Interview Dan Bailey long enough and one question comes to mind as he works every overexaggerated angle back to the middle with consistency and the casual flatline look of a man who’s just split the uprights.
“So,” you say to him, “you really are just a boring kicker, eh?”
“Yeah,” he says. “Exactly.”
That’s OK. Boring is good. Boring is what Vikings coach Mike Zimmer asks the football gods for as reparations for Blair Walsh and Daniel Carlson. Boring is making all your kicks at MetLife Stadium, scoring 14 points in an 18-point win and claiming NFC Special Teams Player of the Week.
Boring is making 12 straight kicks — six of them field goals — and causing a scarred fan base not to think the worst every time you trot onto the field.
Knock on wood?
Actually, Bailey isn’t a knock-on-wood kind of guy. He’s more of a scientific, work-the-process kind of guy who knows if the snap-hold-kick operation is clicking, the ball will find its way between the pipes. And the nine-year pro has the sixth-best career field goal percentage (86.64) in NFL history to prove it.
Just don’t expect him to savor his first player of the week award since winning his third with the Cowboys four years ago.
“I think I’ve been accused of being a little hard on myself in the past, whether it’s coaches, friends or family,” Bailey said. “I guess until they all go through, I’ll never be fully satisfied with the results. Plus, we still have 12 weeks left. Plenty of football left.”
The Vikings first enjoyed the benefits of that even-keeled demeanor at Philadelphia in Week 5 a year ago. Sunday, the two teams meet again in a Week 6 game at U.S. Bank Stadium.
In that 23-21 win a year ago, the Vikings took the opening kickoff and drove 65 yards to the Eagles’ 10-yard line. Bailey missed a 28-yard field goal, his first miss in four tries over three games as a Viking.
“The operation could have been a lot better,” Bailey said. “But I still need to make the kick.”
What Bailey won’t say is Kevin McDermott, the long snapper at the time, snapped the ball inside. What he also won’t say is Matt Wile, the holder at the time, missed his spot setting the ball down.
Three possessions later, Bailey missed from 45 yards, wide right.
“That one, if I had to hit 10 of those kicks, I’d do the same thing,” Bailey said. “It was into a right-to-left wind and it just kind of leaked right on me. I thought for sure the wind was going to bring it back.”
Bailey then made field goals of 37 and 22 yards. Then, with 2 minutes, 47 seconds left, the Vikings needed Bailey to make a 52-yarder for a two-score lead in a game in which the defense was struggling to contain Carson Wentz.
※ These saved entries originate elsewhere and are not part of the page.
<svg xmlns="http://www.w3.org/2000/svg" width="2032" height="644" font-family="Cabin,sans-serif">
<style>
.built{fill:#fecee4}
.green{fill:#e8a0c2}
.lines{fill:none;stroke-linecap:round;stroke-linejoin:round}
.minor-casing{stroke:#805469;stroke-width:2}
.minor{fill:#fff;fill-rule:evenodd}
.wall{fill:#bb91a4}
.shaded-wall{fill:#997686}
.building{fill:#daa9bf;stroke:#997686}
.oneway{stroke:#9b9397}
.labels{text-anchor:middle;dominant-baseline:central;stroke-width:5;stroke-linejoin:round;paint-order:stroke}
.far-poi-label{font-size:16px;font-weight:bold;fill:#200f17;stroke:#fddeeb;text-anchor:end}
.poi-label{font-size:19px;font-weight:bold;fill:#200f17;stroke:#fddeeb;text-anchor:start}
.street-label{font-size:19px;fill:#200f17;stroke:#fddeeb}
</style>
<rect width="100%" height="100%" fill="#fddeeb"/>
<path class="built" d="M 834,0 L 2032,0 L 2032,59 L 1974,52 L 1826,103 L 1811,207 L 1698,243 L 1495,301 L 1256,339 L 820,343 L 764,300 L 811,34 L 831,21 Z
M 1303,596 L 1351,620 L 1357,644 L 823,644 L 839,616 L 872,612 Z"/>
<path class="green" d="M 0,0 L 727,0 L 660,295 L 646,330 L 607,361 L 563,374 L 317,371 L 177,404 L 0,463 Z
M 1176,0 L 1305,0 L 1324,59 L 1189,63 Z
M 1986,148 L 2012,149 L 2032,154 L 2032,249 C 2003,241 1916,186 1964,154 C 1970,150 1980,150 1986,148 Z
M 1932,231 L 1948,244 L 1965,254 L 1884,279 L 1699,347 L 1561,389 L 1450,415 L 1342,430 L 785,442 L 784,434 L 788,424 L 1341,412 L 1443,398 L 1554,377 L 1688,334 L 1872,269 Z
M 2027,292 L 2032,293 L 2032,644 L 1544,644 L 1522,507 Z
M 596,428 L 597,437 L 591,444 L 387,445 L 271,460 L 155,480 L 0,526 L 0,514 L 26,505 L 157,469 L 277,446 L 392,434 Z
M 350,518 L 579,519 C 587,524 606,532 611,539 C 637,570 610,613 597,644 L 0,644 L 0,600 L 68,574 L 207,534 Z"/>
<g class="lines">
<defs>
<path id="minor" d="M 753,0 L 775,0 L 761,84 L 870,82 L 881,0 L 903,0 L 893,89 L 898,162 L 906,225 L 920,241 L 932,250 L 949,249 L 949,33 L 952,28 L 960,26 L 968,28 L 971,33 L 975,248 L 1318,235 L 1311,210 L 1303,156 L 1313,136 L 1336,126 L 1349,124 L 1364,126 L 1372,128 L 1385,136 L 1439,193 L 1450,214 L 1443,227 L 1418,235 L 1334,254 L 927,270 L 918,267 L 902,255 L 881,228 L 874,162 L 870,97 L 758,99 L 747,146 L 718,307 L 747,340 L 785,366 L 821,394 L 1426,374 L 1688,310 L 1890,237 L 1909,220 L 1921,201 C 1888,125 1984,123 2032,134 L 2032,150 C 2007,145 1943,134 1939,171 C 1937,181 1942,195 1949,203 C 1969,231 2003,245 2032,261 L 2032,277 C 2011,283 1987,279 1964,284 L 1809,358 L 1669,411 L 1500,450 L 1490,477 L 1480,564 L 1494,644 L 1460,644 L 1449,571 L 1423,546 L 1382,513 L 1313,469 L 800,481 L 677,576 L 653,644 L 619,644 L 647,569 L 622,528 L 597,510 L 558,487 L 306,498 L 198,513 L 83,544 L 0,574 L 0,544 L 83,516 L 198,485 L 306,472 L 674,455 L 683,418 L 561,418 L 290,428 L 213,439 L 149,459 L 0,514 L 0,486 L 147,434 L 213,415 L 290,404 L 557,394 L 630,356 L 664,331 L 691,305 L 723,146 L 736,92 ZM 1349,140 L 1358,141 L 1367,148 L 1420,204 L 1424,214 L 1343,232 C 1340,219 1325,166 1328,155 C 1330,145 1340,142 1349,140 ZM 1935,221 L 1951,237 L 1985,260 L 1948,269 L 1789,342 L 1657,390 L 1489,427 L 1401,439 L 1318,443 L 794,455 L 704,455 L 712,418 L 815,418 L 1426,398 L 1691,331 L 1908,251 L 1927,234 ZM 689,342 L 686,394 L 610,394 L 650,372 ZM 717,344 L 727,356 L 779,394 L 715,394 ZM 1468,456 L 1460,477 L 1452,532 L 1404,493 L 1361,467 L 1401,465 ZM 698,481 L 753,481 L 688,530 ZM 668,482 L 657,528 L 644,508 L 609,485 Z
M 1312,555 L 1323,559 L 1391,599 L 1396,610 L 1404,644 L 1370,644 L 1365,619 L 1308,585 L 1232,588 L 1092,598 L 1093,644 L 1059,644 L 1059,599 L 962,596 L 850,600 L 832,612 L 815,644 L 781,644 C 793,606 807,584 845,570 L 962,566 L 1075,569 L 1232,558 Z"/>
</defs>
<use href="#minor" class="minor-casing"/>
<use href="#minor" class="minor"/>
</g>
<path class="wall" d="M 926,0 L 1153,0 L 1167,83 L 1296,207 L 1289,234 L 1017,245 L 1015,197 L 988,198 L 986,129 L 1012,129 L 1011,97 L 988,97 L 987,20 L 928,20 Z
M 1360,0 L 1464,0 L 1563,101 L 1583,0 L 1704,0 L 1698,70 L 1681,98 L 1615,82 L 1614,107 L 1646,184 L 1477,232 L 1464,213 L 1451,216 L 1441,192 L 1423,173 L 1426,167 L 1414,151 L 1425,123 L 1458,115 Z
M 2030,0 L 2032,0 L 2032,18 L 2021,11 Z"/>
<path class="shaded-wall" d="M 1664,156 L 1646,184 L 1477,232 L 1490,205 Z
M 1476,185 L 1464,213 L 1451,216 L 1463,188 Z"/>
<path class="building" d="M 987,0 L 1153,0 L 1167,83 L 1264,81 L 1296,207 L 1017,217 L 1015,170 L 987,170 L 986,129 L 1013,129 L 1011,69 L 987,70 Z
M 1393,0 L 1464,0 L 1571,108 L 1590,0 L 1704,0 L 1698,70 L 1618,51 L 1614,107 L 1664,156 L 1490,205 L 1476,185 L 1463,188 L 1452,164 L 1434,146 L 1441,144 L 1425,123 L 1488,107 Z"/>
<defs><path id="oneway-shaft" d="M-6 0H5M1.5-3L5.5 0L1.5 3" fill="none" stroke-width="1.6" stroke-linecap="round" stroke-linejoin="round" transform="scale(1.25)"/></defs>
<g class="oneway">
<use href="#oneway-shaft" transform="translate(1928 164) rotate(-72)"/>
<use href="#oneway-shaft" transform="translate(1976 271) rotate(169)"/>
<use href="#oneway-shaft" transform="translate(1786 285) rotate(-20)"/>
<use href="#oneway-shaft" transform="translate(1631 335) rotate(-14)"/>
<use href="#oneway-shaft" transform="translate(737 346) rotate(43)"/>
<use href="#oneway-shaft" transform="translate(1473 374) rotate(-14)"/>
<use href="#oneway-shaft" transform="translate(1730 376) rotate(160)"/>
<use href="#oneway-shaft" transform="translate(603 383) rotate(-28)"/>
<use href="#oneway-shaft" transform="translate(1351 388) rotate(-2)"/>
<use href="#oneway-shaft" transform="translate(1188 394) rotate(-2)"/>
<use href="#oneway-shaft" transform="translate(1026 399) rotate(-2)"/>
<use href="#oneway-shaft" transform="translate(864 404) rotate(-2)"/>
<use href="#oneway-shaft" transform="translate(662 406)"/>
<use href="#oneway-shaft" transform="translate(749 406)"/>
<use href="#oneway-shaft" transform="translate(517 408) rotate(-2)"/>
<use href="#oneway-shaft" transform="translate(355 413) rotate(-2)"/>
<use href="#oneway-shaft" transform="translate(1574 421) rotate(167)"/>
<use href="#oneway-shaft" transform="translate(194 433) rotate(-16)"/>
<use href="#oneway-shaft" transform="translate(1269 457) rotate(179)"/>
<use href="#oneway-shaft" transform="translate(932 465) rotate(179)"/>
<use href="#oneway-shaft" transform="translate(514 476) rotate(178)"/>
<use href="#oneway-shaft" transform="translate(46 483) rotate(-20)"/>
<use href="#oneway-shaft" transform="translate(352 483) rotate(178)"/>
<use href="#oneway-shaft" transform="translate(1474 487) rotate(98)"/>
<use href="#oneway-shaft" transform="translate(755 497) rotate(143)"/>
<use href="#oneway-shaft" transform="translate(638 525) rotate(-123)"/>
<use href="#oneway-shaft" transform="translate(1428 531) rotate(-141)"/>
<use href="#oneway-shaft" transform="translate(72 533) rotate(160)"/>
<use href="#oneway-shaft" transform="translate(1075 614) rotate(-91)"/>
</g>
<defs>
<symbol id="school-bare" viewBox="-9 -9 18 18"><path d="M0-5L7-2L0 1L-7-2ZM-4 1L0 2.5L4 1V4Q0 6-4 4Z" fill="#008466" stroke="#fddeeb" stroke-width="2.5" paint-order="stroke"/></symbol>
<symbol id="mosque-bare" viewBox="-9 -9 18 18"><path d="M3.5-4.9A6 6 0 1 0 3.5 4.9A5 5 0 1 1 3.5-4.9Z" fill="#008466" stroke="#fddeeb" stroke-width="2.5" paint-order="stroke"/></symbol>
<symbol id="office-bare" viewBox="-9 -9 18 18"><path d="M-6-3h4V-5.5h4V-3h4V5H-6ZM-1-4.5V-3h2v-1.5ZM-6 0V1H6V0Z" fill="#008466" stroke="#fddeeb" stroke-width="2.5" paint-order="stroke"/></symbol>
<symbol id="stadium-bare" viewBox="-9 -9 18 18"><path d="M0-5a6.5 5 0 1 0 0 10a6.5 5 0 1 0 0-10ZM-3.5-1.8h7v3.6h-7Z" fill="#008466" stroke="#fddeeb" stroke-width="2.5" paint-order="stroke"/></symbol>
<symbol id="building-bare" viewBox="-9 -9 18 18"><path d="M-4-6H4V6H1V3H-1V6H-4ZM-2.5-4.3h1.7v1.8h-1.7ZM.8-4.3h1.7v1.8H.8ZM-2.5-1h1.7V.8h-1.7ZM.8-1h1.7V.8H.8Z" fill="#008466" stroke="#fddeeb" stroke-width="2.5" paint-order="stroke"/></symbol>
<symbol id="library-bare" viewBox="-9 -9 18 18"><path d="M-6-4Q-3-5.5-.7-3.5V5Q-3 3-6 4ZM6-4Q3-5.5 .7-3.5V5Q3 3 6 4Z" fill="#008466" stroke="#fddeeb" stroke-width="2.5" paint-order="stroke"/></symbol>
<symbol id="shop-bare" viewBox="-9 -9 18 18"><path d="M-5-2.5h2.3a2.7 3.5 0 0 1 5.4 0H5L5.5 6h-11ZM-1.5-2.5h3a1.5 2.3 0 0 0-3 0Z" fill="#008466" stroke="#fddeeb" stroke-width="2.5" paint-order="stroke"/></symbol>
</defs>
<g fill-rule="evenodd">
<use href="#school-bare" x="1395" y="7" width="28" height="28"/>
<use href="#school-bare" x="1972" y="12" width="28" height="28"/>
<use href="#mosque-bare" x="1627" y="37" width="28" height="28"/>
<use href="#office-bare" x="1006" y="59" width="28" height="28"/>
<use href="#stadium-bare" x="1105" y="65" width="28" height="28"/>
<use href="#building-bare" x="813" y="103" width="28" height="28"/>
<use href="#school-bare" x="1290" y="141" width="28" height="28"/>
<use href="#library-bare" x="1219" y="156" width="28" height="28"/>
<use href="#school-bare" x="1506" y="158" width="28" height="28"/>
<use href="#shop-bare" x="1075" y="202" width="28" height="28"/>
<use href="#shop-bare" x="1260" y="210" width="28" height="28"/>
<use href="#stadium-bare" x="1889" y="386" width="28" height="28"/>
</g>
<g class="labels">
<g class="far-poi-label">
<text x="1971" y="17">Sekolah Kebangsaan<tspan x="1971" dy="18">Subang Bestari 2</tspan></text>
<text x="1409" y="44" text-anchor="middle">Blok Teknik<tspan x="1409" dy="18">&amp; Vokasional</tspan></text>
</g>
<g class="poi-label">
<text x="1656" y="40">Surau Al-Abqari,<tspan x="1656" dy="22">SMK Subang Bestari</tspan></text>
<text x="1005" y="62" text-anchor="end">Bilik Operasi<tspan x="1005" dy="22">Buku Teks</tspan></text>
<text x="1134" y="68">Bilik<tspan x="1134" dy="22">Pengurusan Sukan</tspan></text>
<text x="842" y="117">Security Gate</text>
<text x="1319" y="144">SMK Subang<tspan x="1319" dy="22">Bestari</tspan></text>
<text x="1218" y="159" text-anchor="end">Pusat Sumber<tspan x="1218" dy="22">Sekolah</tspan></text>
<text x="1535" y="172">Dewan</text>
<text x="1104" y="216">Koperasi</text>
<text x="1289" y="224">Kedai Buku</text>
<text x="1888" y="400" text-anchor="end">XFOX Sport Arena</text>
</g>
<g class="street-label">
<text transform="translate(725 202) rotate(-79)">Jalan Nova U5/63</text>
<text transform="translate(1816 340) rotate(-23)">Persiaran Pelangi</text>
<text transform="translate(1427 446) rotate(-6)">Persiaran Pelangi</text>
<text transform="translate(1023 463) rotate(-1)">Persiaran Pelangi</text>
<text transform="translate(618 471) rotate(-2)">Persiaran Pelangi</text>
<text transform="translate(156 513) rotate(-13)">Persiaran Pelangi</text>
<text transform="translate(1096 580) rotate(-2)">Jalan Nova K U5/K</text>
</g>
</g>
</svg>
Bailey made the kick. And Wentz led a touchdown drive that didn’t matter.
“I get the question all the time, ‘How do you handle the pressure or the situations?’” Bailey said. “But there’s nothing really too complicated about it. You trust the operation and you don’t get too high when you make one or too low when you miss one. That Eagles game is a classic example.”
Bailey also said he trusted the Vikings to eventualy get the right pieces in place.
They started camp with two long snappers when it was obvious rookie Austin Cutting wasn’t getting cut. They had Chad Beebe take his first-ever crack at holding when it was obvious Wile was a lost cause. They traded a fifth-round draft pick to Baltimore for Kaare Vedvik, a punter-kicker-holder candidate whom they cut a couple weeks later. Then the Browns bailed them out by making 10-year veteran punter-holder Britton Colquitt available.
Bailey gives a lot of credit to Colquitt’s veteran savvy and calming “happy-go-lucky” personality for stabilizing the operation mechanically and emotionally.
“I don’t know that I was ever frustrated in camp because I understand the personnel process,” said Bailey, who has made seven of eight field goals (87.5) after tying a career-low 75.0 percent in 2018. “My rookie year, I want to say we had six or seven kickers in camp at one point. So, I’ve seen everything. You get used to it.”
Boring? Yes. But the Vikings — though maybe knocking on wood — aren’t complaining.